• YOUR INSTRUCTIONS
Would you please restate all of the entries exactly, apart from the pictures?

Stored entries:
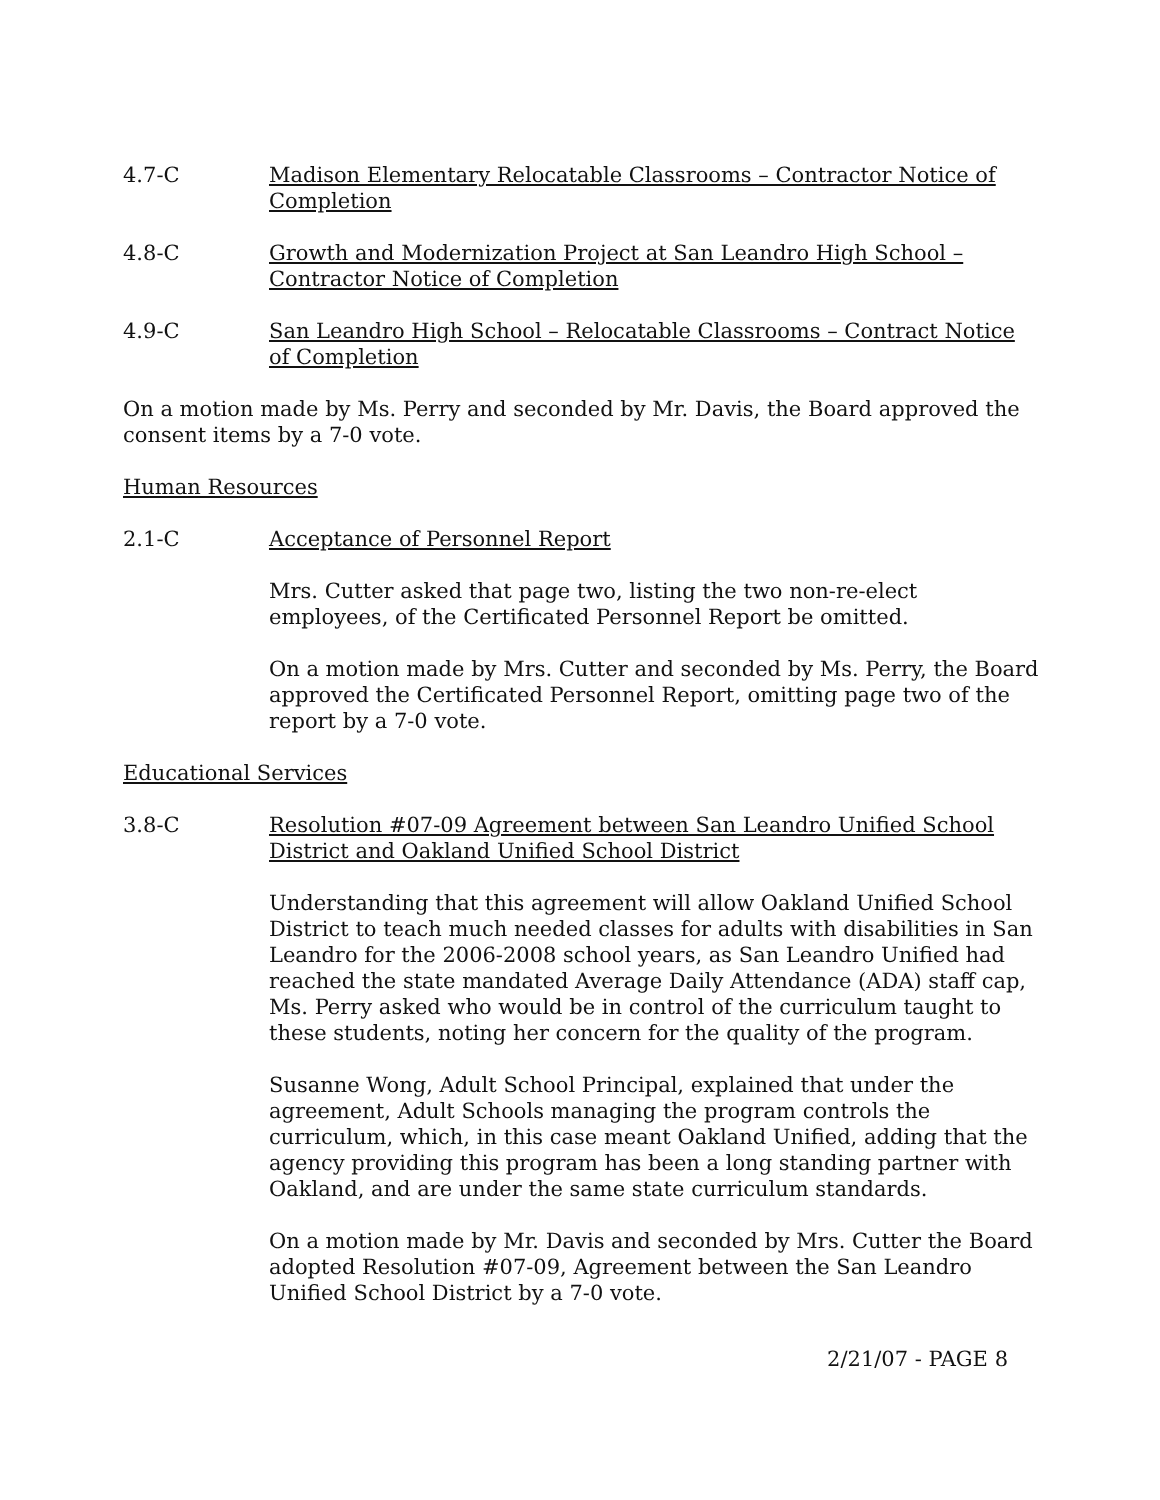4.7-C Madison Elementary Relocatable Classrooms – Contractor Notice of Completion
4.8-C Growth and Modernization Project at San Leandro High School – Contractor Notice of Completion
4.9-C San Leandro High School – Relocatable Classrooms – Contract Notice of Completion
On a motion made by Ms. Perry and seconded by Mr. Davis, the Board approved the consent items by a 7-0 vote.
Human Resources
2.1-C Acceptance of Personnel Report
Mrs. Cutter asked that page two, listing the two non-re-elect employees, of the Certificated Personnel Report be omitted.
On a motion made by Mrs. Cutter and seconded by Ms. Perry, the Board approved the Certificated Personnel Report, omitting page two of the report by a 7-0 vote.
Educational Services
3.8-C Resolution #07-09 Agreement between San Leandro Unified School District and Oakland Unified School District
Understanding that this agreement will allow Oakland Unified School District to teach much needed classes for adults with disabilities in San Leandro for the 2006-2008 school years, as San Leandro Unified had reached the state mandated Average Daily Attendance (ADA) staff cap, Ms. Perry asked who would be in control of the curriculum taught to these students, noting her concern for the quality of the program.
Susanne Wong, Adult School Principal, explained that under the agreement, Adult Schools managing the program controls the curriculum, which, in this case meant Oakland Unified, adding that the agency providing this program has been a long standing partner with Oakland, and are under the same state curriculum standards.
On a motion made by Mr. Davis and seconded by Mrs. Cutter the Board adopted Resolution #07-09, Agreement between the San Leandro Unified School District by a 7-0 vote.
2/21/07 - PAGE 8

• TASK ANSWER
4.7-C Madison Elementary Relocatable Classrooms – Contractor Notice of Completion
4.8-C Growth and Modernization Project at San Leandro High School – Contractor Notice of Completion
4.9-C San Leandro High School – Relocatable Classrooms – Contract Notice of Completion
On a motion made by Ms. Perry and seconded by Mr. Davis, the Board approved the consent items by a 7-0 vote.
Human Resources
2.1-C Acceptance of Personnel Report
Mrs. Cutter asked that page two, listing the two non-re-elect employees, of the Certificated Personnel Report be omitted.
On a motion made by Mrs. Cutter and seconded by Ms. Perry, the Board approved the Certificated Personnel Report, omitting page two of the report by a 7-0 vote.
Educational Services
3.8-C Resolution #07-09 Agreement between San Leandro Unified School District and Oakland Unified School District
Understanding that this agreement will allow Oakland Unified School District to teach much needed classes for adults with disabilities in San Leandro for the 2006-2008 school years, as San Leandro Unified had reached the state mandated Average Daily Attendance (ADA) staff cap, Ms. Perry asked who would be in control of the curriculum taught to these students, noting her concern for the quality of the program.
Susanne Wong, Adult School Principal, explained that under the agreement, Adult Schools managing the program controls the curriculum, which, in this case meant Oakland Unified, adding that the agency providing this program has been a long standing partner with Oakland, and are under the same state curriculum standards.
On a motion made by Mr. Davis and seconded by Mrs. Cutter the Board adopted Resolution #07-09, Agreement between the San Leandro Unified School District by a 7-0 vote.
2/21/07 - PAGE 8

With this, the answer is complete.